On 6 June, the OpenWebSearch.eu consortium released a pilot of a new infrastructure that aims to make European web search fairer, more transparent and commercially unbiased. With strong participation by CERN, the European Open Web Index (OWI) is now open for use by academic, commercial and independent teams under a general research licence, with commercial options in development on a case-by-case basis.

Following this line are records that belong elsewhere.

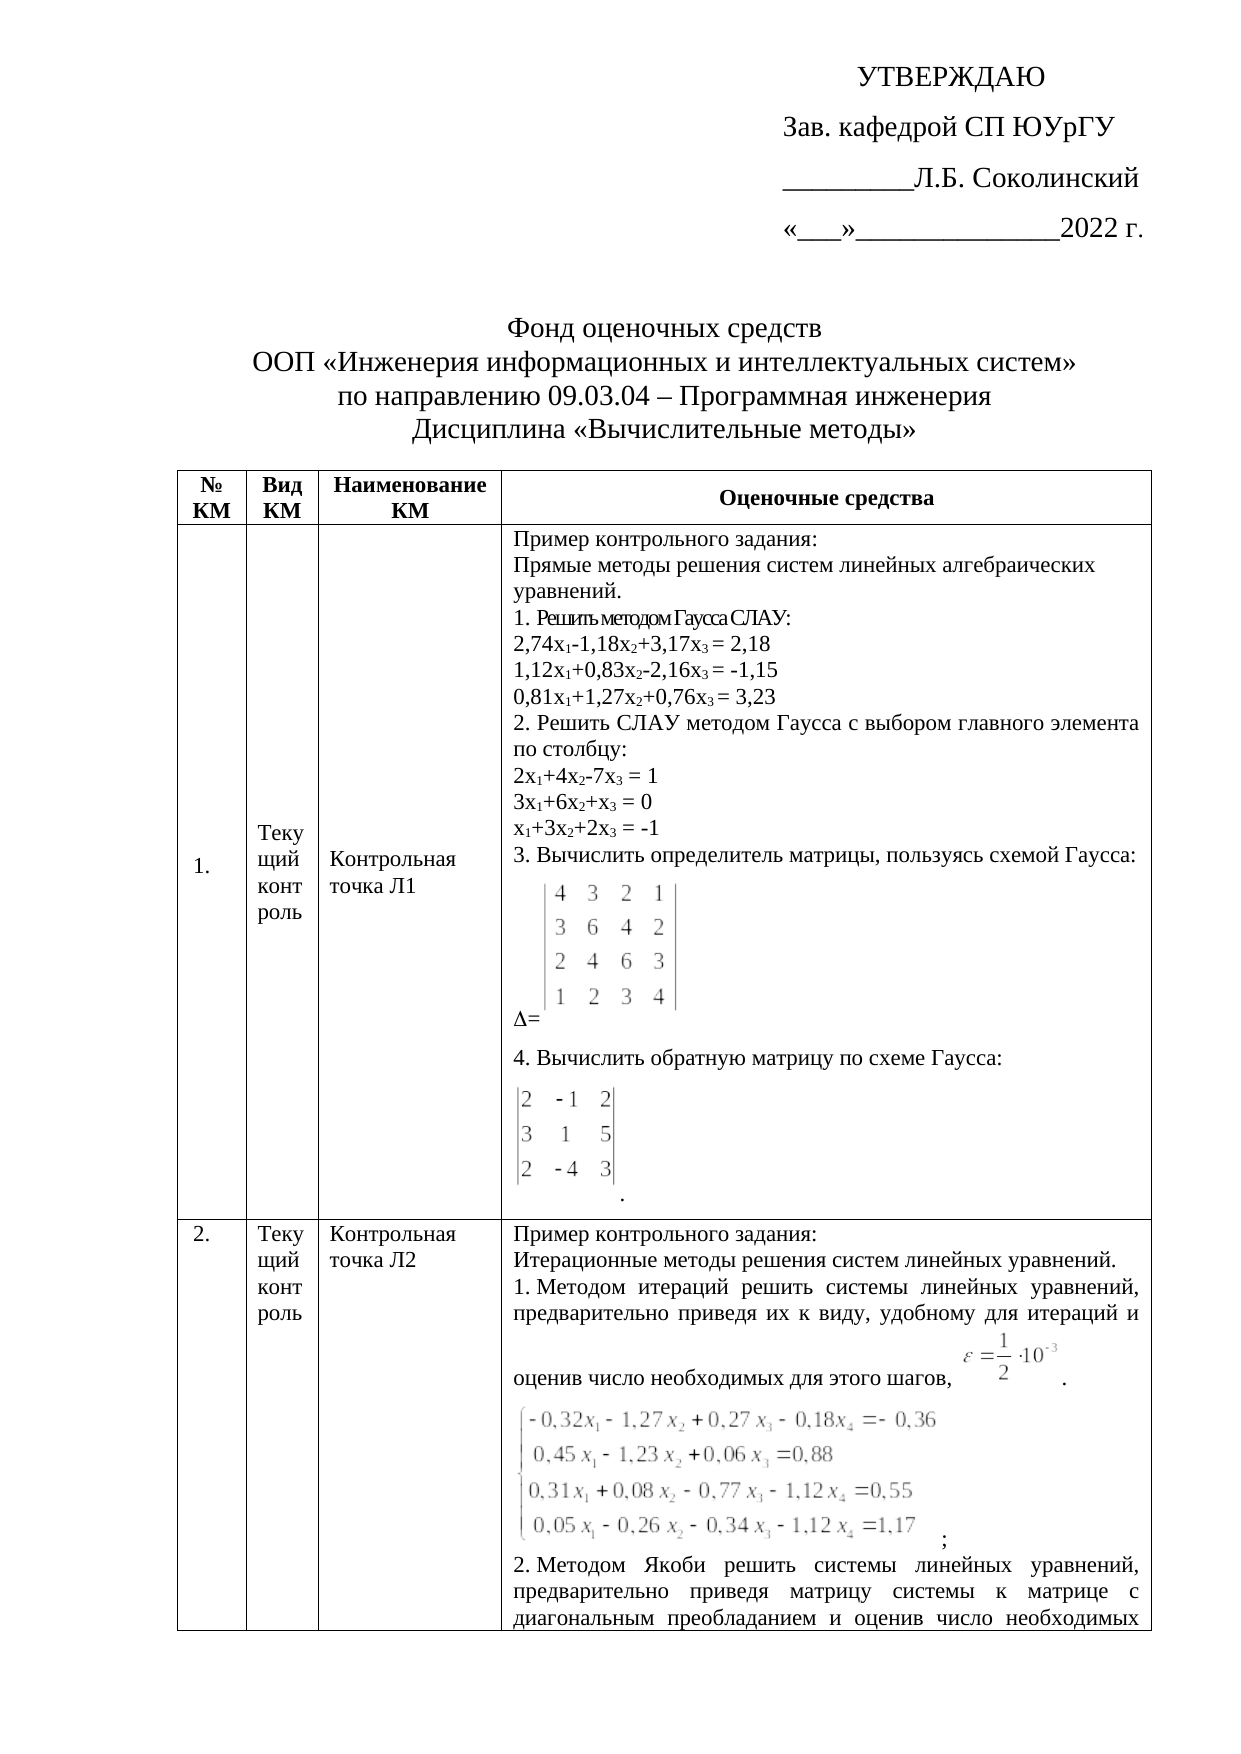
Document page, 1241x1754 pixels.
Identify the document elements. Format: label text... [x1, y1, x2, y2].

table_cell Текущий контроль [247, 525, 318, 1219]
table_cell Текущий контроль [247, 1220, 318, 1630]
text ООП «Инженерия информационных и интеллектуальных систем» [177, 344, 1152, 378]
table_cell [319, 1220, 501, 1630]
text Фонд оценочных средств [177, 311, 1152, 344]
table_header Наименование КМ [319, 471, 501, 523]
table_cell Пример контрольного задания: Прямые методы решения систем линейных алгебраических уравнений. 1. Решить методом Гаусса СЛАУ: 2,74x1-1,18x2+3,17x3 = 2,18 1,12x1+0,83x2-2,16x3 = -1,15 0,81x1+1,27x2+0,76x3 = 3,23 2. Решить СЛАУ методом Гаусса с выбором главного элемента по столбцу: 2x1+4x2-7x3 = 1 3x1+6x2+x3 = 0 x1+3x2+2x3 = -1 3. Вычислить определитель матрицы, пользуясь схемой Гаусса: = 4. Вычислить обратную матрицу по схеме Гаусса: . [502, 525, 1151, 1219]
table_header Вид КМ [247, 471, 318, 523]
text «___»______________2022 г. [783, 210, 1152, 243]
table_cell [502, 1220, 1151, 1630]
table_header № КМ [178, 471, 246, 523]
text Дисциплина «Вычислительные методы» [177, 411, 1152, 445]
table_cell Контрольная точка Л1 [319, 525, 501, 1219]
text УТВЕРЖДАЮ [856, 59, 1152, 93]
text по направлению 09.03.04 – Программная инженерия [177, 378, 1152, 411]
table_cell [178, 1220, 246, 1630]
table_header Оценочные средства [502, 471, 1151, 523]
text Зав. кафедрой СП ЮУрГУ [783, 109, 1152, 143]
text _________Л.Б. Соколинский [783, 160, 1152, 193]
table_cell [178, 525, 246, 1219]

The OpenWebSearch.eu initiative was launched in 2022, with a consortium made up of 14 leading research institutions from across Europe, including CERN. The project aims to build a public web index that offers an alternative to existing indexes held by companies like Google (USA), Microsoft (USA), Baidu (China) and Yandex (Russia). Web indexes provide the back-end data infrastructure behind search engines, and today the companies that manage them determine what content is searchable and how it is ranked. Currently, Europe does not have a search index of its own, making it vulnerable to digital dependence.

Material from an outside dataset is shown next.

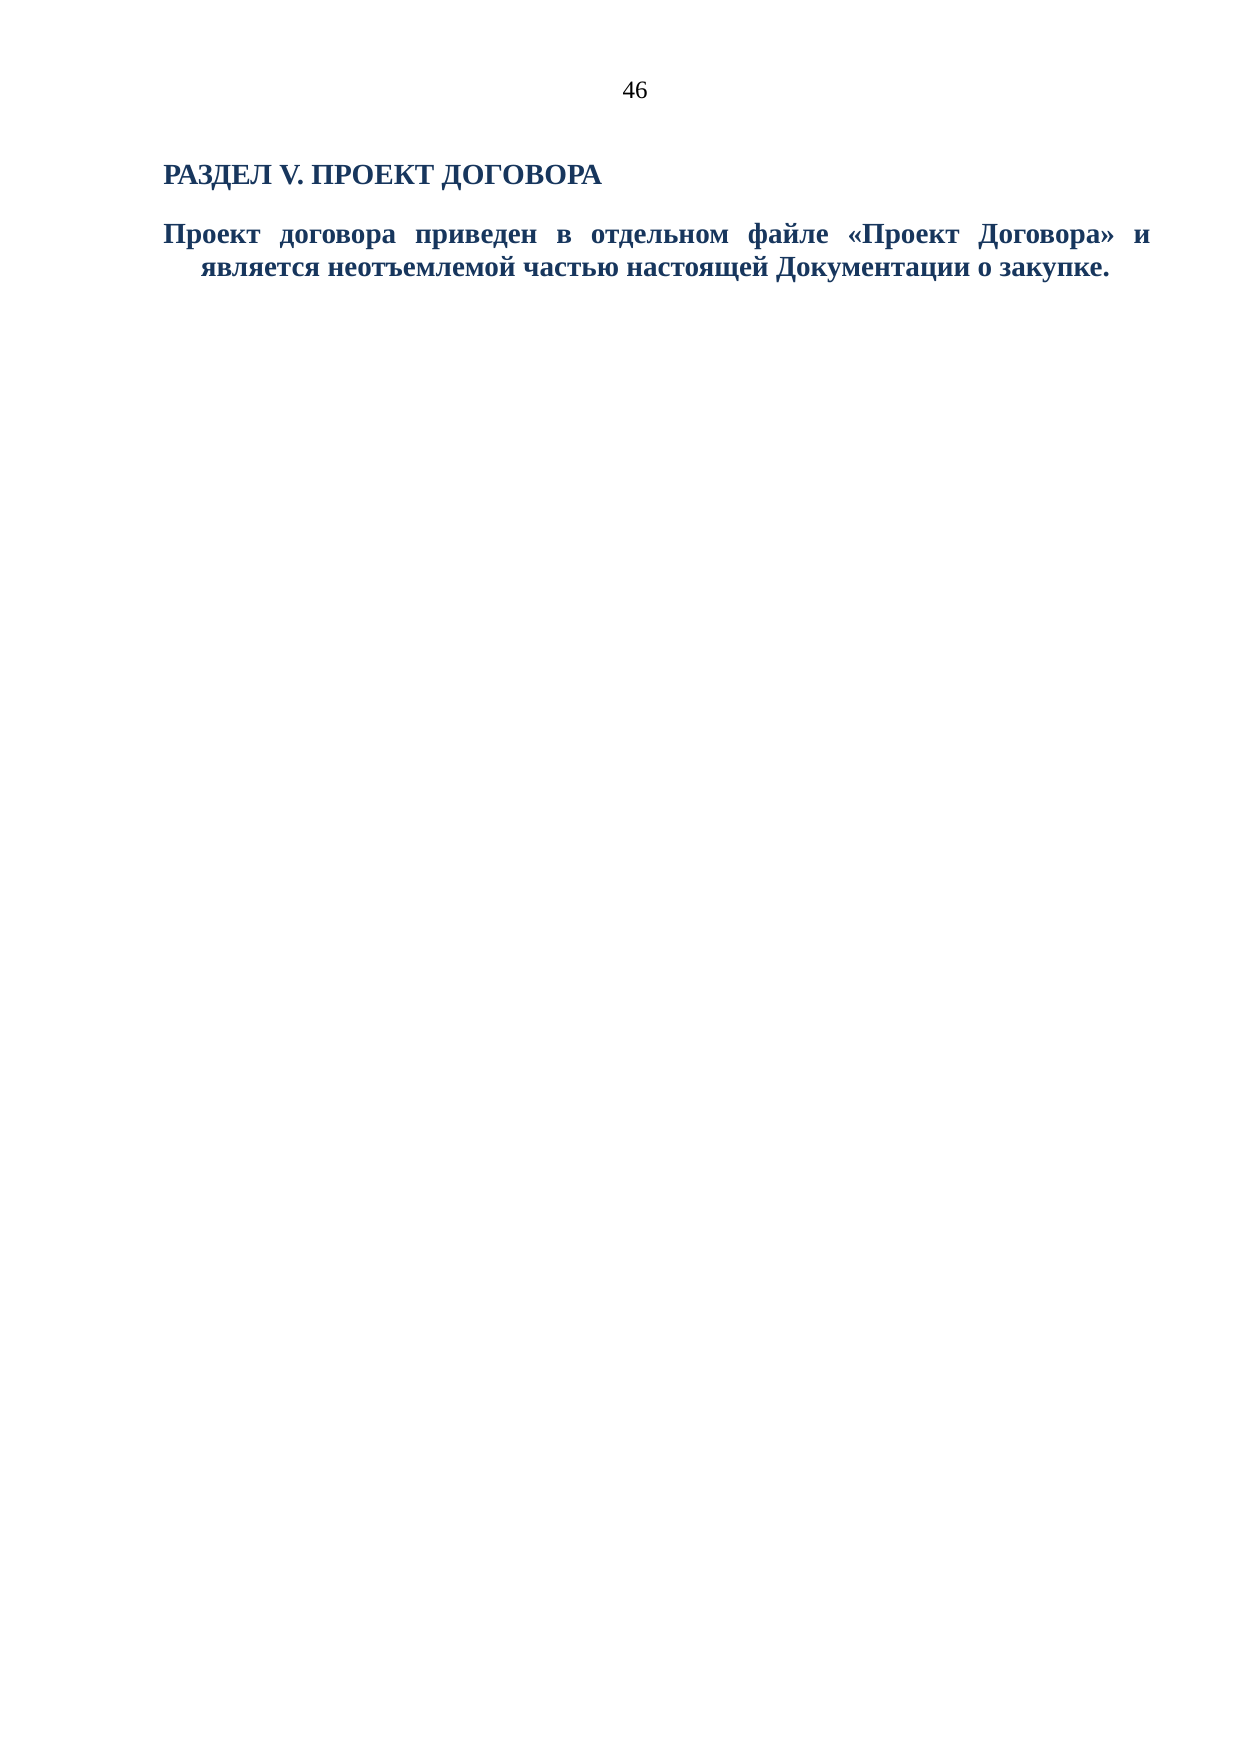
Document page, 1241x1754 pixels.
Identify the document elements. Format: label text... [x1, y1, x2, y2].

subtitle РАЗДЕЛ V. ПРОЕКТ ДОГОВОРА [163, 157, 1152, 191]
text Проект договора приведен в отдельном файле «Проект Договора» и является неотъемлемой частью настоящей Документации о закупке. [163, 216, 1152, 283]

The OWI offers a clear alternative based on European values. The project's cross-disciplinary nature, ensuring continuous dialogue between technical teams and legal, ethical and social experts, ensures that fairness and privacy are built into the OWI from the start. "Over thirty years since the World Wide Web was created at CERN and released to the public, our commitment to openness continues," says Noor Afshan Fathima, IT research fellow at CERN. "Search is the next logical step in democratising digital access, especially as we enter the AI era." The OWI facilitates AI capabilities, allowing web search data to be used for training large language models (LLMs), generating embeddings and powering chatbots.

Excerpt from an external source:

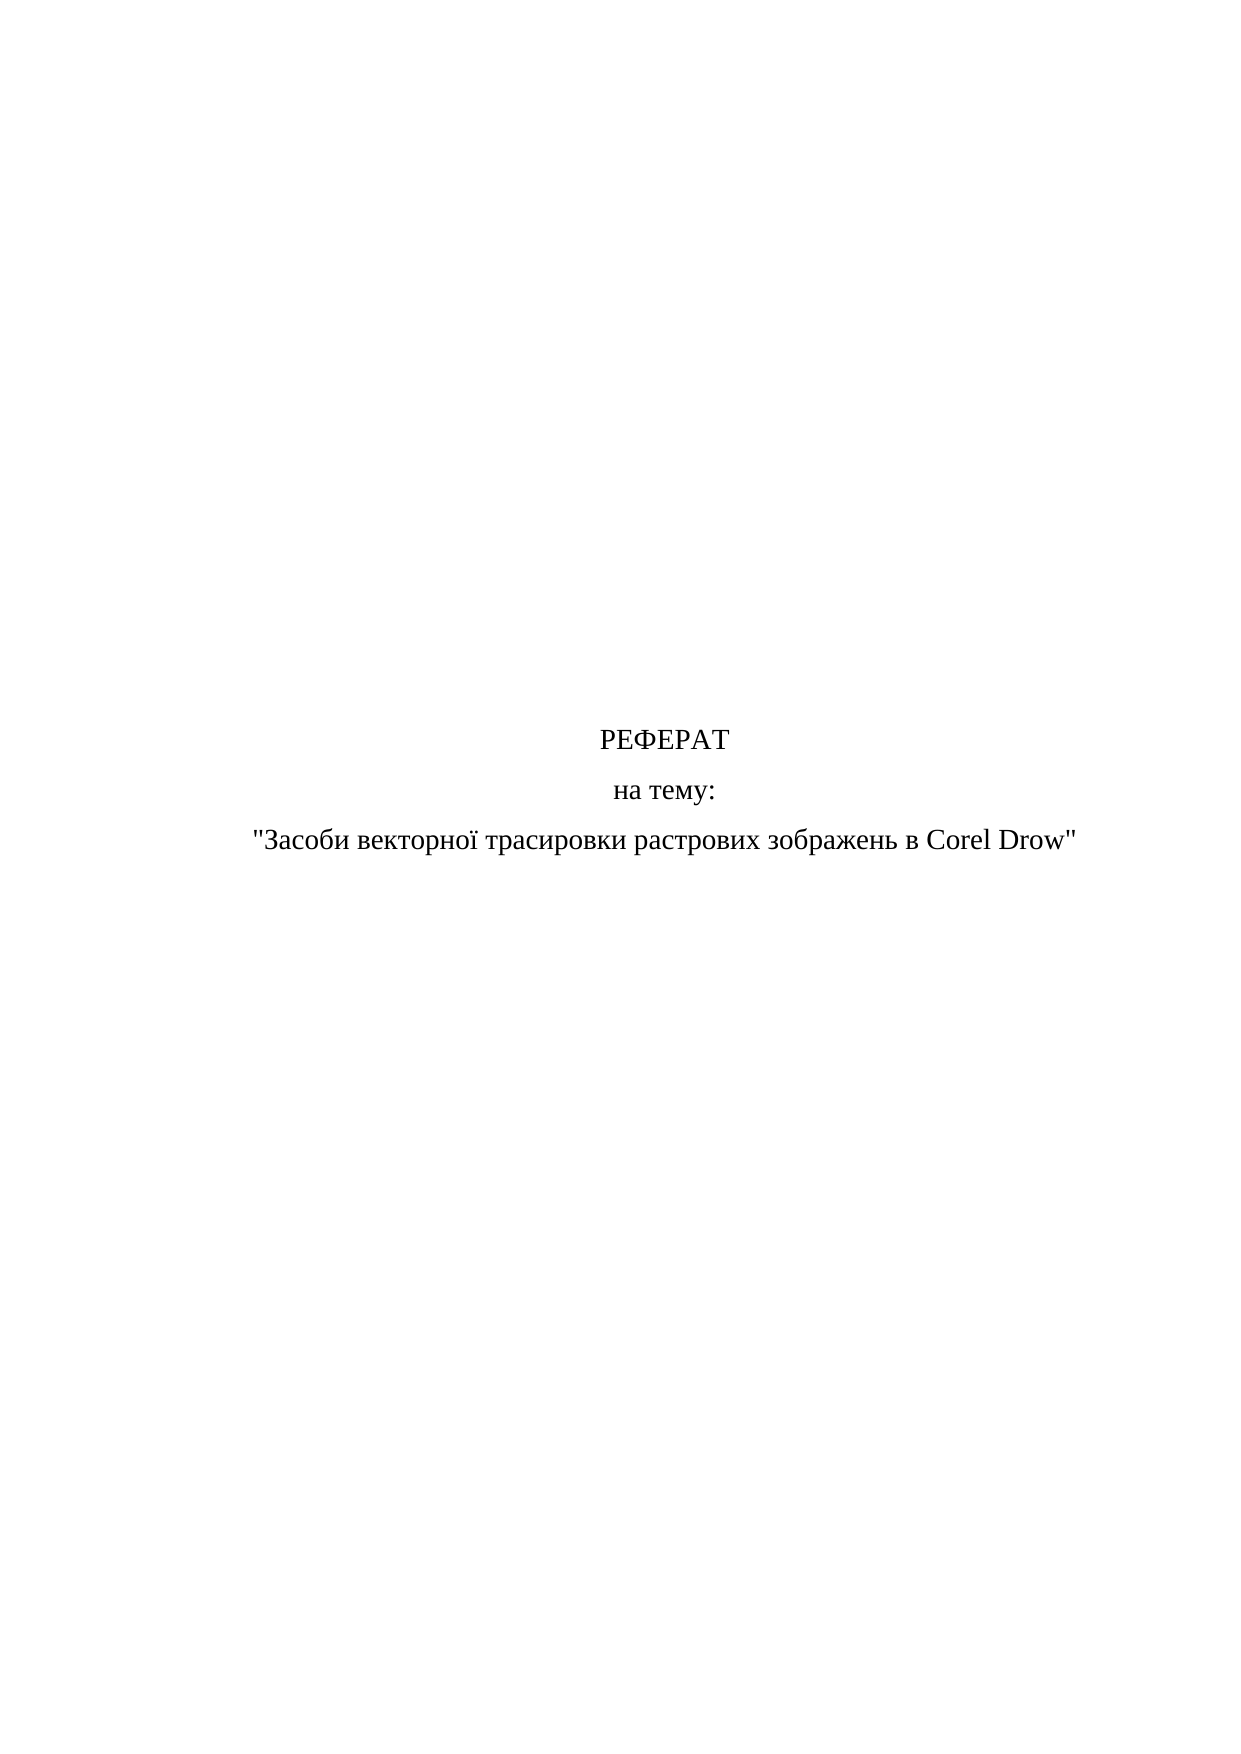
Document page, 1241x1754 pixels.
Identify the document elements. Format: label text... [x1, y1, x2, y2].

The CERN team has built key parts of the infrastructure that power the OWI's crawling and indexing capabilities. This means that it tracks which webpages should be scanned. The system handles about 9 million URLs per hour, which equates to roughly 3 terabytes of public web data a day, with the aim of indexing 30-50% of the text-based web by the end of 2025. "We have already hit our target of indexing one petabyte of openly licensed web data, and our public dashboard helps users monitor that progress," says Noor.
CERN is also contributing to other parts of the project. For example, it is scanning its own public physics content to enhance the OWI, as well as developing an internal index and its own search tools and services. Currently, a prototype of a use case for the OWI is in development: known as "Nooon", this research-driven search engine is dedicated to people with disabilities who require search engines that surface structured, accessible and representative information while ensuring privacy in both access and contribution.
The release of the OWI, which has received funding from the European Union's Horizon research and innovation programme, comes at a pivotal time. The European Commission's Invest AI initiative is set to mobilise 200 billion euros for artificial intelligence, and the OWI offers a powerful foundation of open data for innovation. Furthermore, as Microsoft plans to retire access to the Bing index, the OWI will be able to offer an alternative index for European search engines.
After two and a half years of intensive research and development, anybody can now request access to the OWI by signing up at openwebindex.eu/auth/login. Note that the project provides a web index, and not a search engine or API, and users wishing to build their own search engines or chatbots will need a working knowledge of how to apply web index data.